Attitudes towards refugees and asylum seekers have also soured in Turkey in recent years. The country hosts around four million refugees – the largest refugee population in the world. Around 3.6 million are from neighbouring Syria and have been in the country, in some cases, for 10 years. Like Cuba, Turkey is in the midst of a severe economic crisis, and waning enthusiasm for hosting refugees has turned into outright hostility. That has manifested in protests, attacks against Syrians, and the Turkish government coercing some Syrians to return to Syria – despite human rights groups arguing that the country is still unsafe.
It is not an easy setting for a comparatively small number of Cubans who never intended to be there to get their footing. Turkey only grants international protection to asylum seekers from non-European countries on an ad hoc basis, and, so far, it does not have a specific policy for managing the Cubans
Alvaro said he reported his pushback to the Turkish police. “Instead of providing any help, they issued a deportation order and made me sign a two-year restriction to enter Turkey,” he told The New Humanitarian. Three other Cuban nationals who are in the same situation as Alvaro confirmed that they had also received deportation orders when they reported their pushbacks to police.

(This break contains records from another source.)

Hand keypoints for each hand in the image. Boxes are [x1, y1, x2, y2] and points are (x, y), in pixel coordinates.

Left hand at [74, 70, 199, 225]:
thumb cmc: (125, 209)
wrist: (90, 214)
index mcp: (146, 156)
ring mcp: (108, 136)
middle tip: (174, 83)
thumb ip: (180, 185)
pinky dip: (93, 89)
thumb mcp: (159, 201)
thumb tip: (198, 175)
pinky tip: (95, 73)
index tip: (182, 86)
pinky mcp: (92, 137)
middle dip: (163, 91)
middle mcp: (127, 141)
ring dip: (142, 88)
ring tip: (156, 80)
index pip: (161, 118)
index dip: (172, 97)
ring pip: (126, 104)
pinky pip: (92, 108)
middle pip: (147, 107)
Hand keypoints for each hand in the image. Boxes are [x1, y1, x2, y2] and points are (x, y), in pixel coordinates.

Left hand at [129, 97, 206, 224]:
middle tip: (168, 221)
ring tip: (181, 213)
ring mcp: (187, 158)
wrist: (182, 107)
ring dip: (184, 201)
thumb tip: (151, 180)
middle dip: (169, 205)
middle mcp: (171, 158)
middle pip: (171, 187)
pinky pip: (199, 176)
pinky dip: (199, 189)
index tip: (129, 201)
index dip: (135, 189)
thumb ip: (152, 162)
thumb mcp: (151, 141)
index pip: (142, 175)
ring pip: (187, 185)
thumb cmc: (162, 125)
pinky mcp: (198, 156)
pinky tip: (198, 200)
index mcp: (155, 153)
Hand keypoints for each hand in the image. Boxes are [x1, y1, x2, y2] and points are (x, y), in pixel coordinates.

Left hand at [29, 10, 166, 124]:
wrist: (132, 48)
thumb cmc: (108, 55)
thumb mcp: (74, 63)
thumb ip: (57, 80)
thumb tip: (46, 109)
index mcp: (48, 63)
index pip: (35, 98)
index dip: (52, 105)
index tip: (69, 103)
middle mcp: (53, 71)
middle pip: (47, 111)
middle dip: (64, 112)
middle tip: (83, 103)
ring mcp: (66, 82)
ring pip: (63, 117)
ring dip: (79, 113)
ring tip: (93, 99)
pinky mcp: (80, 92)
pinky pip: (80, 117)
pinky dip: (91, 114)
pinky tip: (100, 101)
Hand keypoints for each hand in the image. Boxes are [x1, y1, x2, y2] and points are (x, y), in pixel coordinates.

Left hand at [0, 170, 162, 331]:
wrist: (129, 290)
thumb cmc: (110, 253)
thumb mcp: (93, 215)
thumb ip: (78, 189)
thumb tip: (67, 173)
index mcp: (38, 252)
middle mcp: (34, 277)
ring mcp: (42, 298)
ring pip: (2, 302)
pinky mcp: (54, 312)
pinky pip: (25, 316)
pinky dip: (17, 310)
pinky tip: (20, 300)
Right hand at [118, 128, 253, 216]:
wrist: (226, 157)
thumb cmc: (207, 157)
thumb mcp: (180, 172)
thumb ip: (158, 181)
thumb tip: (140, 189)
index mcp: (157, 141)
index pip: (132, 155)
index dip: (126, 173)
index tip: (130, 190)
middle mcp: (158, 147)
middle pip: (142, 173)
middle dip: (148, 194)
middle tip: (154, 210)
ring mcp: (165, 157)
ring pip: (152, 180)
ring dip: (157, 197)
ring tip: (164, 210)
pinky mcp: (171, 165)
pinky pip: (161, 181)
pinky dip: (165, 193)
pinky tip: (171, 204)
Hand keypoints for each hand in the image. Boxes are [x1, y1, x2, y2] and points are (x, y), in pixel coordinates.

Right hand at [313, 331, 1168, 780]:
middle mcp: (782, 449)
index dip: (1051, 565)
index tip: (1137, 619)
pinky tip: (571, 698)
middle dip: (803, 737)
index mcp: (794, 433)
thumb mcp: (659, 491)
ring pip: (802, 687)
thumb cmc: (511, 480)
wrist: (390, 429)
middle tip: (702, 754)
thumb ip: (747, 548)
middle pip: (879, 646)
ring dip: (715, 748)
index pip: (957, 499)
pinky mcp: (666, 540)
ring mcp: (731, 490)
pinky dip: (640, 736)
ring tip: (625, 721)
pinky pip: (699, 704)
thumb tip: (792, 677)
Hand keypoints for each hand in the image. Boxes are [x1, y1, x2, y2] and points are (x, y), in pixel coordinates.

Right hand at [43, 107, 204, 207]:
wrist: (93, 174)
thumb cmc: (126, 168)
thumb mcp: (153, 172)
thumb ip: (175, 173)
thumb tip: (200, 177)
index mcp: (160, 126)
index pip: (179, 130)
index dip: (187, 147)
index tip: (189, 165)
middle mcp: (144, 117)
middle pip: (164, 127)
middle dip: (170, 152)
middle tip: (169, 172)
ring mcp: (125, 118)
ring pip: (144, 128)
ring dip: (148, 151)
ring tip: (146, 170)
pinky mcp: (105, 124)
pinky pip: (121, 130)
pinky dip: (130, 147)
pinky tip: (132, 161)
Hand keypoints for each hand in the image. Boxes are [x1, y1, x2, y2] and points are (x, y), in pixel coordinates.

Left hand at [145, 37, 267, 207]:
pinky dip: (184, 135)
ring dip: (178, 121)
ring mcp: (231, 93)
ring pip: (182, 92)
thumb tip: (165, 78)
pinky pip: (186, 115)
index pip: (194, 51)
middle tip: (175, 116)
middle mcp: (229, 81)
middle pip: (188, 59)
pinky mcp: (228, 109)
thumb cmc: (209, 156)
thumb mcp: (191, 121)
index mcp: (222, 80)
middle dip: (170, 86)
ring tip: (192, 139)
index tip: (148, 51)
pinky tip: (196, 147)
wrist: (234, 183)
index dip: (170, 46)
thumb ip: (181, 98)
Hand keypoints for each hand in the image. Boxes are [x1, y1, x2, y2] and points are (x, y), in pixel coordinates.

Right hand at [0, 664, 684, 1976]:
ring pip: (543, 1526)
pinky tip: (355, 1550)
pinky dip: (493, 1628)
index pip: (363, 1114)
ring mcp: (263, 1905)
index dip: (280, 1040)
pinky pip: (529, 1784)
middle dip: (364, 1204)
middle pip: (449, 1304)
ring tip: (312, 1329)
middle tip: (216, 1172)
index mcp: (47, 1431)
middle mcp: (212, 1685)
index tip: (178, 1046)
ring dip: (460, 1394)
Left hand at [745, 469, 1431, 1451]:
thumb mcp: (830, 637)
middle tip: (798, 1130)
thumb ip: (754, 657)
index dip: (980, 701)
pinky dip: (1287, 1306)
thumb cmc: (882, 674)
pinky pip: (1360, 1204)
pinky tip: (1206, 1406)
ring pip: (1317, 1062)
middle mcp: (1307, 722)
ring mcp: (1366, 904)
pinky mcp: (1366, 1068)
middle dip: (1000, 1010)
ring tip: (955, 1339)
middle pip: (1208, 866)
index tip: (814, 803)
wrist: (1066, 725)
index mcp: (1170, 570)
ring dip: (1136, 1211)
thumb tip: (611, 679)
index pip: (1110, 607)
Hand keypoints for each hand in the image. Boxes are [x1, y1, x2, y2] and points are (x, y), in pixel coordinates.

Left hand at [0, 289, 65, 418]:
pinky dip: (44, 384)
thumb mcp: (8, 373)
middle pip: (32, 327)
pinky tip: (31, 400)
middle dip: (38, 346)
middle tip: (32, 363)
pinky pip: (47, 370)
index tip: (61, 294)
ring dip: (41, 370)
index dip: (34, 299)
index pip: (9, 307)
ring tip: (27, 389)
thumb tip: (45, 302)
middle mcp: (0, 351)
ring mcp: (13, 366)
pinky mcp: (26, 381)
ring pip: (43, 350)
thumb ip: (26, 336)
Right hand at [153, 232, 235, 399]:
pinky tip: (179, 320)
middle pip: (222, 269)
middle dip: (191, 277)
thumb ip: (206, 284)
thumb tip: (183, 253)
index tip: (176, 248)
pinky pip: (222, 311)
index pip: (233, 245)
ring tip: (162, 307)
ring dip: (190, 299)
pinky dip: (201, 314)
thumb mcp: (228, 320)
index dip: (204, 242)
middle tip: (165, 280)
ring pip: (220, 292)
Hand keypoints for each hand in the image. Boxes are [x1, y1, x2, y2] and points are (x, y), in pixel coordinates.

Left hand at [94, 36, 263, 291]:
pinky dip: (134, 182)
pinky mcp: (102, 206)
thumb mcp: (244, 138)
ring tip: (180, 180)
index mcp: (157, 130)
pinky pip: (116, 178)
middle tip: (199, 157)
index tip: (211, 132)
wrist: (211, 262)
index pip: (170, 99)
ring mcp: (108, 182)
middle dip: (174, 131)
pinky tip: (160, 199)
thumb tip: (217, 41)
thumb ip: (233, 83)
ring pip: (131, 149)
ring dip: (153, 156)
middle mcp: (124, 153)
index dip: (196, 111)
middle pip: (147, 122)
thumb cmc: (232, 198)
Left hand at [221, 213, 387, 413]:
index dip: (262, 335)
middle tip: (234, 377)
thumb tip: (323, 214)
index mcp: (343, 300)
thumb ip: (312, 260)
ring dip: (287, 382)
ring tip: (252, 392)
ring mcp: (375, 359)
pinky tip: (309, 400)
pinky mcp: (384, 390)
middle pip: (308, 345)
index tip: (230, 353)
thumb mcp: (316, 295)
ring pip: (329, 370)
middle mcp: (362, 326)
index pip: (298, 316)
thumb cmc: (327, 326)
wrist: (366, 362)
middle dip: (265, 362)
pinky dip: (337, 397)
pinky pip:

Alvaro and the other Cubans are undocumented after Greek authorities took their passports. The risk of destitution and deportation is an anxiety that adds to the trauma of the pushbacks. “It is very difficult to have a place to stay, because nobody rents to you if you are undocumented, and to pay the rent is also hard,” said Castillo.
Cubans in Castillo’s and Alvaro’s situation have little choice but to find informal work in factories or restaurants, often for less than $2 an hour. “My first job was washing dishes for 3,000 Turkish Lira [about $200] a month,” Alvaro said. “But my family and partner also sent me money. I wouldn’t survive here without their support.”
As Castillo explained: “I was hoping to have some kind of respect and protection within Europe. But it turned out to be the most dangerous place I have ever been.”
*Castillo and Alvaro are pseudonyms used to protect the identities of the people interviewed for this piece.